#### CONSIGNE
Reportez sans aucune modification le passage du texte ci-dessous sur le paradis et le bonheur, en commençant par « Meilleurs vœux pour » et en poursuivant jusqu'à « jardin des plaisirs. ».

Meilleurs vœux pour l’avenir…
L’être humain a toujours cherché à l’aveuglette, une porte de sortie, une échappée vers autre chose…, des milliers, des millions d’années de rêveries fiévreuses, de fantasmes, de délires, d’extrapolations, de poursuites mentales et physiques… Les Anciens dessinaient des cartes pour tenter de localiser le Paradis terrestre, ils rêvaient d’odyssées vers des îles merveilleuses, de batifolages au jardin des plaisirs.
Dans beaucoup de religions, le paradis est le lieu où l’on croit que les âmes justes jouiront après leur mort d’un parfait repos, qui sera la récompense de leurs vertus… Le mot paradis se retrouve dans la plupart des langues de l’Asie occidentale (en sanscrit paradésa région admirable ; en zend pardas ; en arménien pardez ; en hébreu et en persan pardes ; en arabe firdaus ; en syriaque phardaisa ; en grec paradeisos)…
Dans beaucoup de sociétés, le paradis est réservé à un groupe social restreint ou a une caste (possédants, guerriers, héros)…, La plupart du temps cela ne concerne que les hommes ; quand les femmes sont admises, c’est souvent pour y retrouver un statut subalterne ou humiliant. Pour l’au-delà, il faut payer le prix de toute sa vie, on nait nu, on meurt de même, on n’emporte rien… pour ici, le prix à payer est relatif…
Penser le bonheur n’est plus vraiment une tâche d’actualité…, on laisse cela aux philosophes grecs ou latins de l’Antiquité qui pouvaient encore décemment y croire…, parler de bonheur au public contemporain, c’est se rendre suspect à ses yeux : de quoi essaie-t-on de détourner son attention, se demande-t-il aussitôt ? Et, le plus souvent, il a raison, mais ça n’empêche pas que l’aspiration demeure, même refoulée, même inavouée…, chaque soir le journal télévisé dévide dans les foyers sa litanie morne, accablante, lobotomisante, il creuse son gouffre dans les consciences, éveille une soif plus ou moins consciente d’autre chose, au point que l’on se sent prêt à n’être pas trop regardant, à se précipiter sur tout ce qui nous sera proposé.

#### LIGNES DE DONNÉES
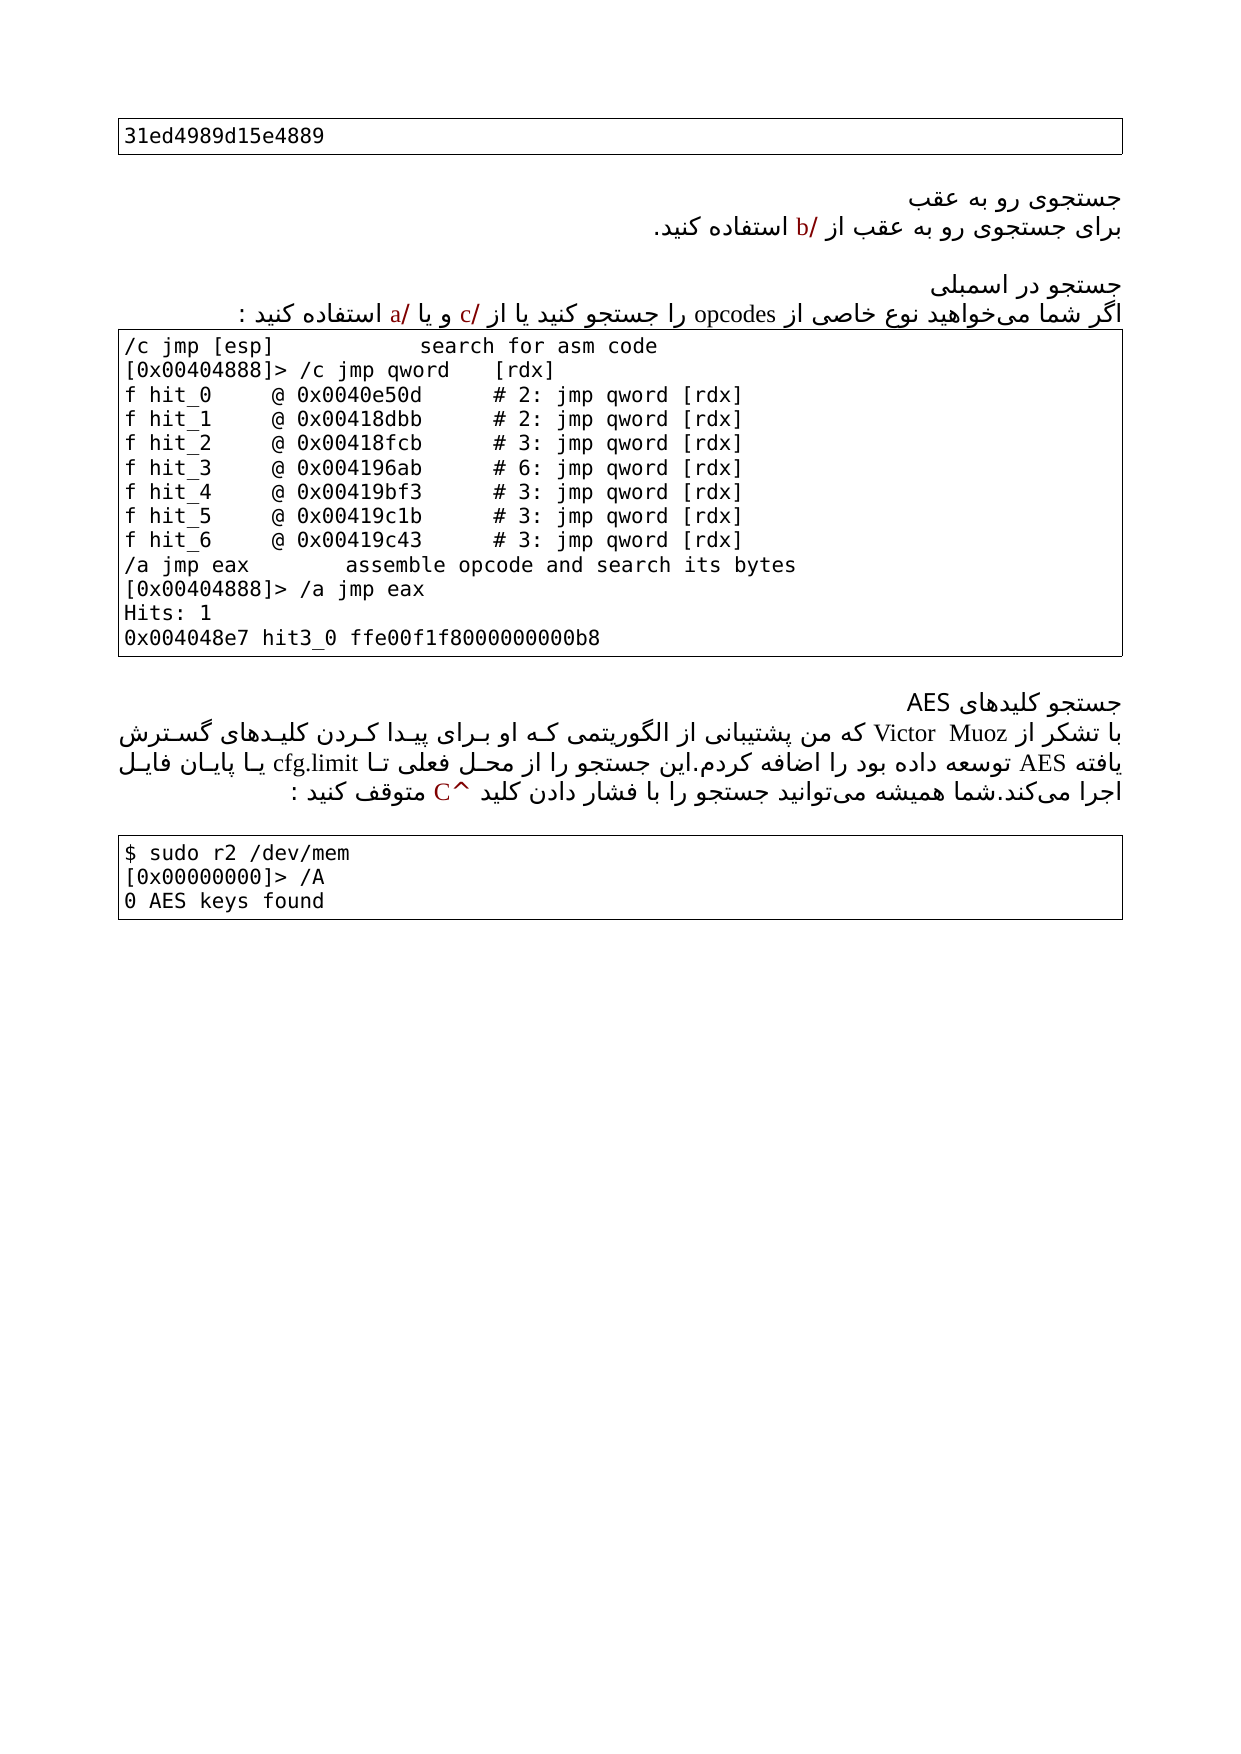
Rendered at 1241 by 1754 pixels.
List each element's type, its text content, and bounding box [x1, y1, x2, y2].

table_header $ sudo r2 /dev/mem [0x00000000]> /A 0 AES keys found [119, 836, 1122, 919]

#### RÉPONSE ATTENDUE
Meilleurs vœux pour l’avenir…
L’être humain a toujours cherché à l’aveuglette, une porte de sortie, une échappée vers autre chose…, des milliers, des millions d’années de rêveries fiévreuses, de fantasmes, de délires, d’extrapolations, de poursuites mentales et physiques… Les Anciens dessinaient des cartes pour tenter de localiser le Paradis terrestre, ils rêvaient d’odyssées vers des îles merveilleuses, de batifolages au jardin des plaisirs.